(EXERCISE MATERIALS begins)

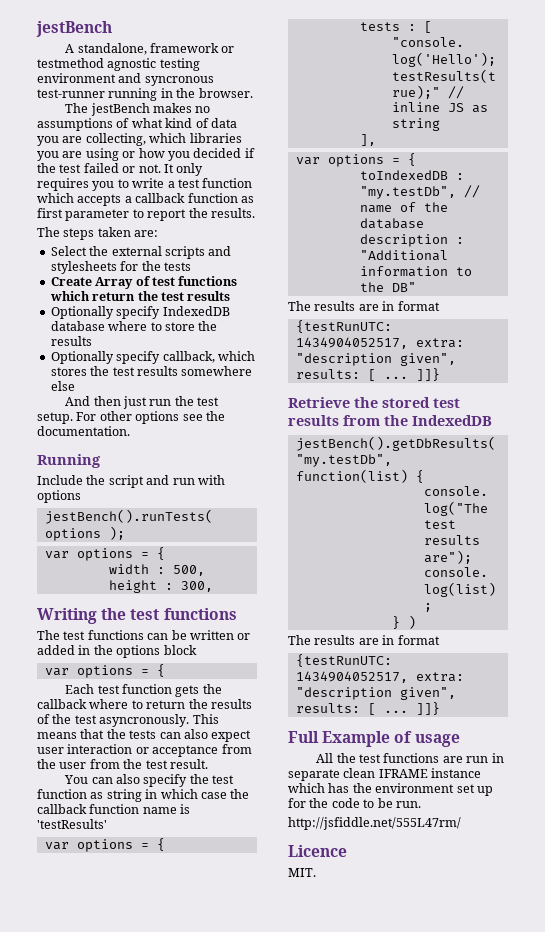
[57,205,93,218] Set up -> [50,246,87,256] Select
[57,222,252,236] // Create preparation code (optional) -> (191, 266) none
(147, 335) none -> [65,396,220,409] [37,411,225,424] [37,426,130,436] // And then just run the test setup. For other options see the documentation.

(EXERCISE MATERIALS ends)
(EXERCISE MATERIALS begins)

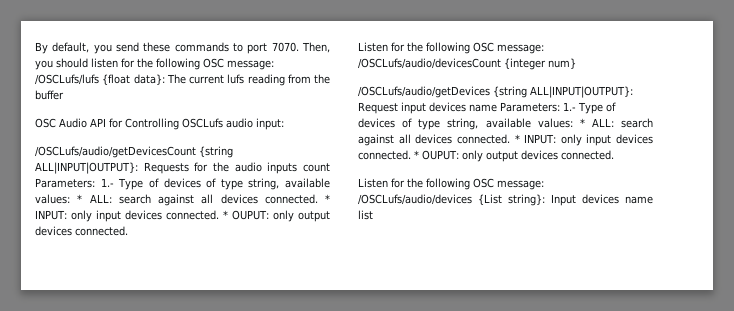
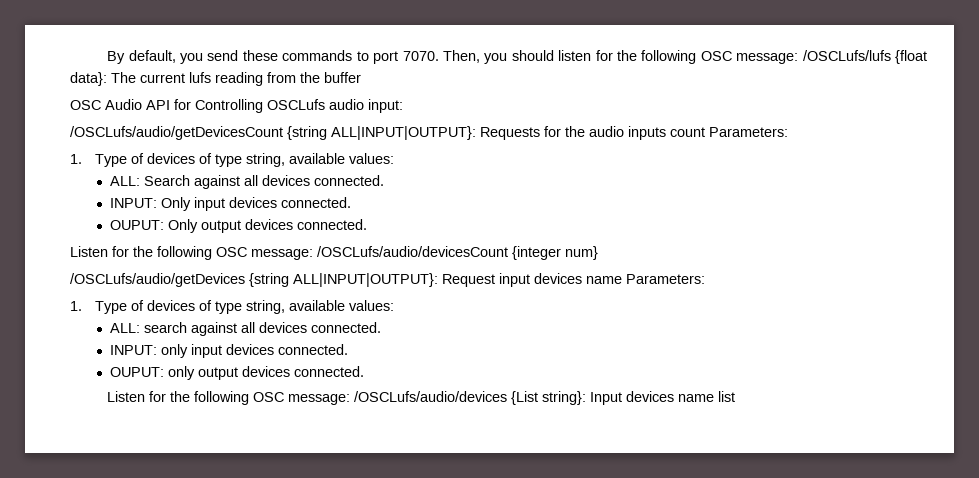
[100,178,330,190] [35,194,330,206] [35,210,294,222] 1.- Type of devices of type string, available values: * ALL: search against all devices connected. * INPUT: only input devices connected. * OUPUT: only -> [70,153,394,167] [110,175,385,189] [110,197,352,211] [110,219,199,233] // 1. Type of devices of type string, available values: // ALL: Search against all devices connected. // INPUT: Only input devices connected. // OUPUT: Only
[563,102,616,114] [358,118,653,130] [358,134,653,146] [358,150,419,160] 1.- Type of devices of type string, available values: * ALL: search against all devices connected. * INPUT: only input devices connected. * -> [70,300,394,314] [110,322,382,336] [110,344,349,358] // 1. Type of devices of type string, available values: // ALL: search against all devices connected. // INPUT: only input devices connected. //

(EXERCISE MATERIALS ends)

Each line in the entries above, starting at the line with "[57,205,93,218] Set up" and ending at the line with "(147, 335) none", is to be printed exactly, and only those lines.

[57,205,93,218] Set up -> [50,246,87,256] Select
[57,222,252,236] // Create preparation code (optional) -> (191, 266) none
(147, 335) none -> [65,396,220,409] [37,411,225,424] [37,426,130,436] // And then just run the test setup. For other options see the documentation.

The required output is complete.